The previous lesson discussed how a client creates an instance of a COM object and obtains its first interface pointer into the object, using either CoGetClassObject followed by a call to IClassFactory::CreateInstance or CoCreateInstance.
Using this interface pointer, a client can make calls into the interface and, by calling QueryInterface, obtain other interface pointers into the current instance of the COM object.
Do not confuse a COM call with a C++ call.
Calls into a COM interface look just like calls into a virtual member function of a C++ class. Even if the COM object uses a C++ class to implement a COM interface and returns a this pointer to the client, the client can only see what is in the vtable.

The client and the server have a split view of a COM interface. The server/object sees the interface as virtual functions within an instance of a C++ class. The client sees a COM interface pointer, i.e., a pointer to a vtable pointer. Data and nonvirtual methods within the instance of the C++ class implementing the COM interface are not visible to the client.

Objects and Interfaces

COM objects are well encapsulated. You cannot gain access to the internal implementation of the object.

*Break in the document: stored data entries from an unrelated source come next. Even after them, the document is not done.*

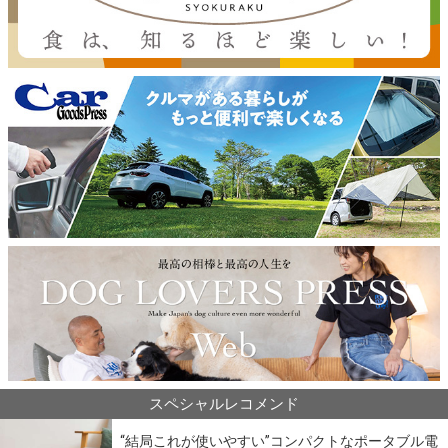
スペシャルレコメンド
“結局これが使いやすい”コンパクトなポータブル電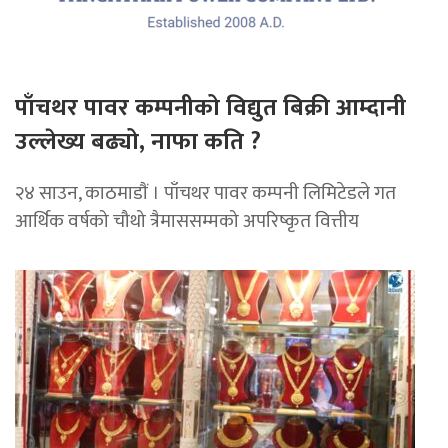
पाँचथर पावर कम्पनीको विद्युत बिक्री आम्दानी
उल्लेख्य बढ्यो, नाफा कति ?
२४ साउन, काठमाडाैं । पाँचथर पावर कम्पनी लिमिटेडले गत
आर्थिक वर्षको चौथो त्रैमाससम्मको अपरिष्कृत वित्तीय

That means for example you have no way of knowing what data structures the object might be using.
Objects "live" through interfaces. An interface is the object’s point of contact to the outside world. The outside world in terms of COM are various application programs. They act as clients asking the server object for some kind of service. All what a client gets from COM is a pointer to the interface.

COM objects are "black boxes" with interfaces as their only points of access.